Overall, Asia Minor seems relatively neglected in this volume in proportion to its size and significance. [2] By contrast, Hellenistic Egypt is well served. Lukas Kainz (331-53) studies the cultural meaning and importance of sport to the Ptolemies and their participation in the festivals. Leonardo Cazzadori (315-30) notes that the fragments of the Aetia of Callimachus on agones and athletes [as we have them], follow a poem on Berenice's II victory at Nemea. Stephen Sansom (247-62) analyzes four papyri relating to four Egyptian agones, three of which have a "special interest in clothing".
An Index Locorum (for authors, inscriptions, and papyri) covers the whole volume. One should express some caution with this otherwise invaluable Index: the four citations to Hellenika Oxyrhinchia, for example, should be to Xenophon's Hellenika, where it is wrongly cited (123). There is no General Index and/or Index of Names, a major shortcoming. Whether this is due to the editors or publisher, such a detailed volume that will be used by researchers to ferret out information on Hellenistic athletics certainly demands one. This reviewer at least was thwarted in his desire to count the number of citations to females, agones, ephebia, and the like. Although I received a hardback print copy, readers of the E-Book version should have an easier time searching on their own for names, places, and concepts.

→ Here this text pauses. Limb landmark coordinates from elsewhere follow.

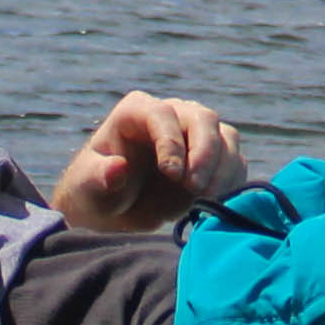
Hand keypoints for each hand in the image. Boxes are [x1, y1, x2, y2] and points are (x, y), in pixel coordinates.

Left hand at [52, 93, 243, 232]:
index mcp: (137, 112)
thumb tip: (118, 168)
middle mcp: (172, 116)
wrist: (116, 213)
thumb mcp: (89, 187)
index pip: (162, 114)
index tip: (172, 174)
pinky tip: (216, 201)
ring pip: (225, 138)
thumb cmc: (97, 192)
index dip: (171, 141)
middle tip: (194, 188)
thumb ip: (101, 177)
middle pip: (202, 118)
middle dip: (204, 153)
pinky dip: (232, 181)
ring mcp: (196, 136)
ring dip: (222, 169)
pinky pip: (235, 162)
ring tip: (205, 199)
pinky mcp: (214, 160)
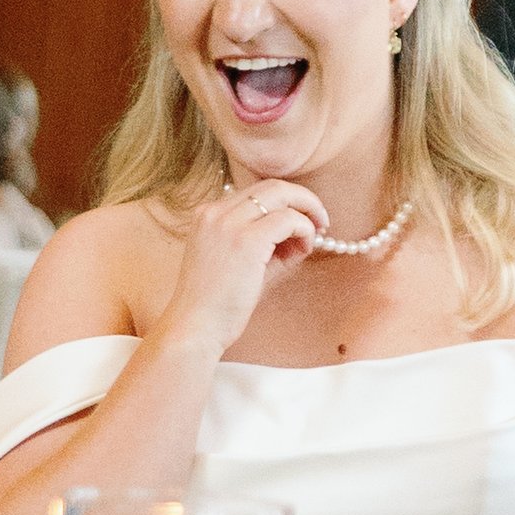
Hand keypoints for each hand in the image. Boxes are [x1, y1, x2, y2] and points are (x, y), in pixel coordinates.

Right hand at [154, 175, 327, 359]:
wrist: (194, 329)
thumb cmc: (215, 306)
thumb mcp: (241, 266)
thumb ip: (269, 246)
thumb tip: (304, 235)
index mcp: (208, 215)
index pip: (256, 194)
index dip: (285, 205)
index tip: (301, 223)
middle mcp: (215, 212)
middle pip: (272, 185)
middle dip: (303, 199)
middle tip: (321, 221)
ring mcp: (229, 223)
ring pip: (282, 195)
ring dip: (307, 213)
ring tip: (313, 239)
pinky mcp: (246, 241)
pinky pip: (289, 219)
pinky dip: (304, 229)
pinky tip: (304, 248)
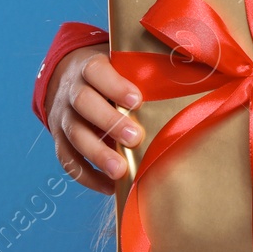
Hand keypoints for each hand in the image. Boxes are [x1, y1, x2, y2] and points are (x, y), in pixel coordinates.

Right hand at [46, 46, 147, 195]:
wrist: (69, 80)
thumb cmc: (109, 76)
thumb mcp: (120, 65)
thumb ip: (144, 72)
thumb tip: (193, 77)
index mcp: (89, 67)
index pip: (97, 72)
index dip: (116, 86)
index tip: (138, 101)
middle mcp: (71, 91)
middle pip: (84, 103)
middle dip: (110, 122)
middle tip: (135, 138)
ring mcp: (62, 116)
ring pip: (74, 134)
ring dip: (98, 154)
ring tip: (120, 171)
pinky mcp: (59, 140)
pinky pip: (68, 160)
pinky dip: (87, 176)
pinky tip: (109, 186)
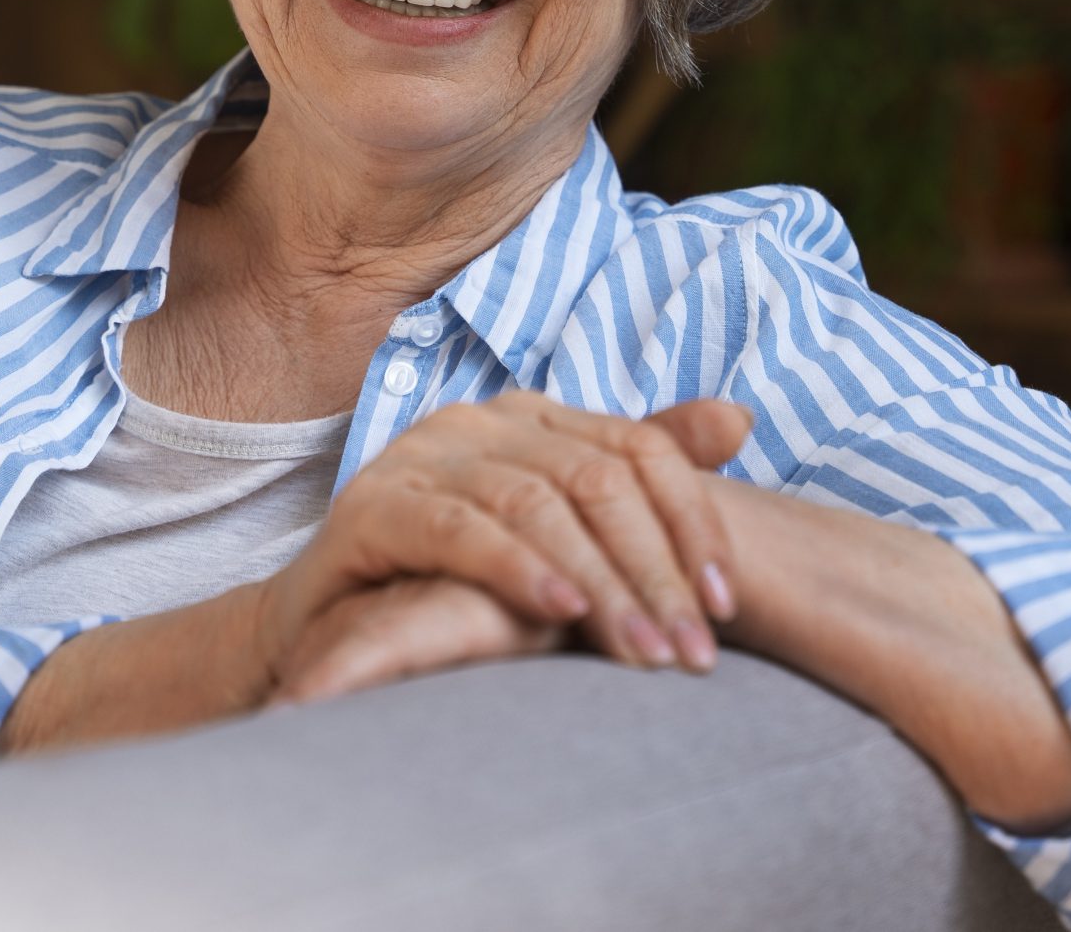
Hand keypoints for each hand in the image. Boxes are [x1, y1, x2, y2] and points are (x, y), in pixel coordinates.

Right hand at [256, 392, 754, 680]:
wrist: (329, 626)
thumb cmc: (456, 582)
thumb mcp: (562, 537)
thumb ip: (638, 478)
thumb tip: (741, 420)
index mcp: (535, 417)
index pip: (641, 450)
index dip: (694, 522)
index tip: (729, 605)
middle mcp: (480, 423)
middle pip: (597, 480)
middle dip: (654, 571)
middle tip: (692, 652)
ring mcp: (422, 457)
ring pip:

As one might expect in conference proceedings, there is no conclusion to tie the articles together, nor any interaction between the contributions themselves. This volume is not for the general reader or even undergraduate students, but the editors are to be commended for their fresh approach in producing this most important volume that will prove a significant mine of information for scholars.
Notes:
[1] For those interested in a neighboring area, see Evangelos Albanides: Athletics in Thrace during the Hellenistic and Roman periods, in: The International Journal of the History of Sport, 15/1 (1998), 163-72.
[2] For another useful article on Asia Minor, one may consider Paul Christesen: Sport in Hellenistic and Roman Asia Minor, in: Paul Christesen / Donald Kyle (eds.): A Companion to Sport and Spectacle in Greek and Roman Antiquity, Oxford 2012.